Fucking NPC! On top of that, they weren’t going to sleep, they were about to spend my money for alcohol! I know guys that were about to dive in an eternal sleep, if I get hold of them!
Never mind, it seemed I had to wait until dawn…
However, I hated it, I had already used a lot of gold pieces to find a smuggler, with the more than 50 silver coins (half of a gold coin!) that just leaved, I had the feeling that I didn’t have a lot of budget left for this trip! Almost all my money was left at Nyggloth!
[…]
The next day, after a night without sleeping, I entered in the city the morning. I went to the inn Merlin indicated to me, I took the designated room, and slept all the day.
After waking up, I used a magic method to read secret inscriptions on the wall of the room. It was a detailed map of the city, of the differents possible ways of escape, with the distances thoroughly copied. There was also a plan of the headquarters of heroes, also detailed. It seemed a lot of work was necessary to obtain as many informations. Even then, the closer it was from the treasure room, the less the map was precise, and the room itself was an empty rectangle. It seemed there was limits to gathering of informations… I quickly memorized the plan, the superior memory of mages being certainly efficient and useful.

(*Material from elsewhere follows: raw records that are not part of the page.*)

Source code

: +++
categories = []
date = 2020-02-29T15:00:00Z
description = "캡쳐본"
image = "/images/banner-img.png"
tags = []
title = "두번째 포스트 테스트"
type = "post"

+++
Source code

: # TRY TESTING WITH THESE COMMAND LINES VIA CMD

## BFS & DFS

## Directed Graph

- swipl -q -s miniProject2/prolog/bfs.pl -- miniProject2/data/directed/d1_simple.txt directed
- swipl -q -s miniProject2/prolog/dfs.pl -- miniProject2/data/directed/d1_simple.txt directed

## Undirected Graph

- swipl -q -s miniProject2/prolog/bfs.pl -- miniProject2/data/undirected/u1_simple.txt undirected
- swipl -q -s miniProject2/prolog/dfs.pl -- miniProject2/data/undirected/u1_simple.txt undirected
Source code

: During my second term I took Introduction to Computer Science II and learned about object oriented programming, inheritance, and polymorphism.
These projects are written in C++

I ate, went back to the room, prepared one at a time the tools that could be of use, and turned over in my head multiple times the map and the spells I could possibly need.
[…]
Everything was going smoothly, I arrived at the treasure room by aura’s marked teleportation (the teleportation with a marker is more precise and more discreet, because almost undetectable magically, than a basic teleportation, the use of aura adds to the discretion, but on the contrary lack in precision). I evaded all the physical like magic traps (seems like videogames are useful sometimes, especially when the heroes are all plagiarisms of heroic fantasy heroes and are all extremely predictable). I entered the room.
And then, in front of thousands of treasures of the heroes’ guild, I just realized something: superior memory of mages my ass, I forgot which treasure I had to steal!
-Oh shit, at worst in doubt I take everything!